BEGIN

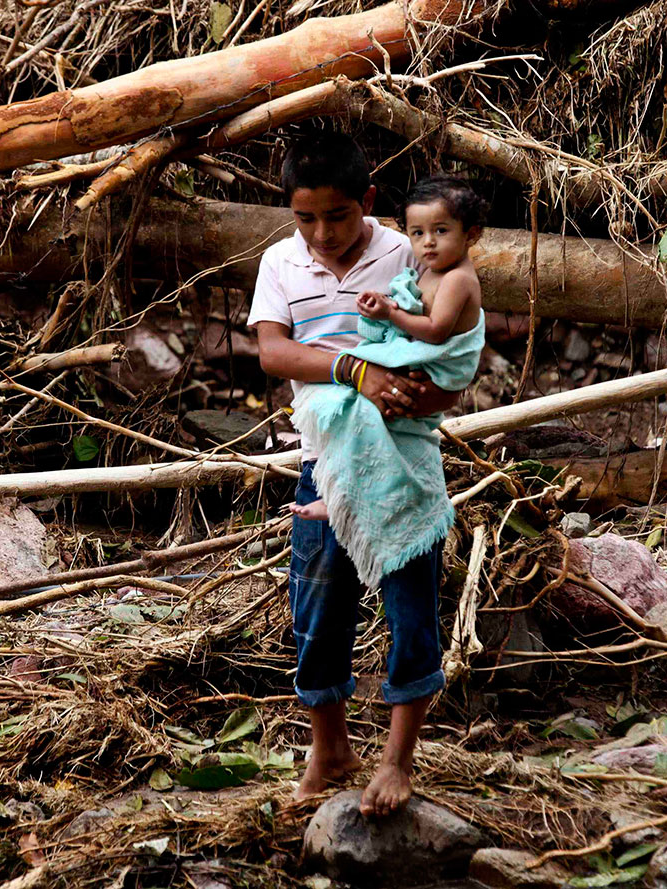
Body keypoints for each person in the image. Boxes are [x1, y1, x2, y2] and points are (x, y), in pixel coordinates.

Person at [248, 132, 463, 817]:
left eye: (337, 216)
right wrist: (353, 370)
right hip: (322, 465)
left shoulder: (406, 251)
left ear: (368, 202)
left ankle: (398, 759)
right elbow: (274, 353)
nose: (321, 233)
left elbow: (450, 335)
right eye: (305, 218)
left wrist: (427, 394)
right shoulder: (281, 262)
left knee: (409, 602)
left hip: (401, 456)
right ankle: (329, 749)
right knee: (318, 607)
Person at [290, 175, 486, 523]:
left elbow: (436, 332)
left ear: (471, 233)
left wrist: (391, 313)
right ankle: (347, 495)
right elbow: (416, 307)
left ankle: (343, 499)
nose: (428, 243)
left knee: (364, 415)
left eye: (441, 231)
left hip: (438, 370)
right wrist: (386, 303)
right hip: (422, 364)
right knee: (365, 416)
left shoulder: (457, 278)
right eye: (417, 233)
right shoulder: (433, 271)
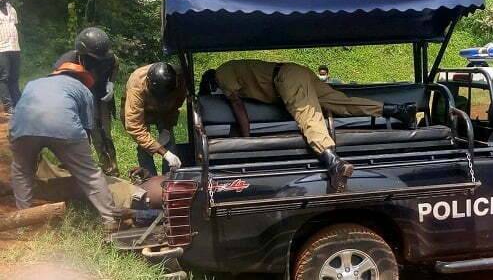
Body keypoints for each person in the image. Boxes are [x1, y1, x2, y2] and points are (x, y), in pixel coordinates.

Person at [206, 60, 417, 192]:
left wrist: (246, 139)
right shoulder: (231, 68)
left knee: (308, 117)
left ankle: (333, 162)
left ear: (210, 82)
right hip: (294, 72)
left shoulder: (222, 74)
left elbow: (238, 108)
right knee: (341, 103)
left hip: (285, 80)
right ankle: (397, 110)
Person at [9, 62, 121, 230]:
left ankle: (23, 223)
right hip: (64, 127)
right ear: (82, 79)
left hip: (23, 127)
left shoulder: (33, 83)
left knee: (21, 172)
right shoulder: (83, 89)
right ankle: (111, 220)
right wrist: (78, 160)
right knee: (90, 175)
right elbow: (87, 127)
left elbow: (22, 108)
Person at [54, 27, 119, 175]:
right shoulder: (67, 61)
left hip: (101, 95)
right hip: (78, 97)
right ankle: (75, 169)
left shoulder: (108, 56)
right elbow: (58, 84)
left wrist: (111, 83)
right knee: (80, 131)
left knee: (103, 133)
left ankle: (110, 168)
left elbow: (115, 63)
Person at [122, 62, 186, 176]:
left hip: (165, 109)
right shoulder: (136, 84)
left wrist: (167, 127)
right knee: (144, 147)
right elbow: (135, 126)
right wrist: (165, 154)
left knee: (169, 141)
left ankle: (170, 177)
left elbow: (177, 102)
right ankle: (149, 178)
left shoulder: (179, 78)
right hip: (142, 110)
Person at [0, 0, 22, 115]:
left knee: (14, 77)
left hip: (15, 48)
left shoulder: (12, 10)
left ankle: (18, 102)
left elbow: (15, 26)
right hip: (1, 49)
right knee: (4, 77)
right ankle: (8, 106)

END

**Work item:**
Pick out the lines above that hold the string "elbow" and show them.

**Answer below:**
right elbow: (274, 353)
left elbow: (450, 335)
left elbow: (436, 332)
right elbow: (416, 307)
left elbow: (238, 108)
right elbow: (87, 127)
left elbow: (22, 108)
right elbow: (58, 84)
left elbow: (115, 63)
right elbow: (135, 126)
left elbow: (177, 102)
left elbow: (15, 26)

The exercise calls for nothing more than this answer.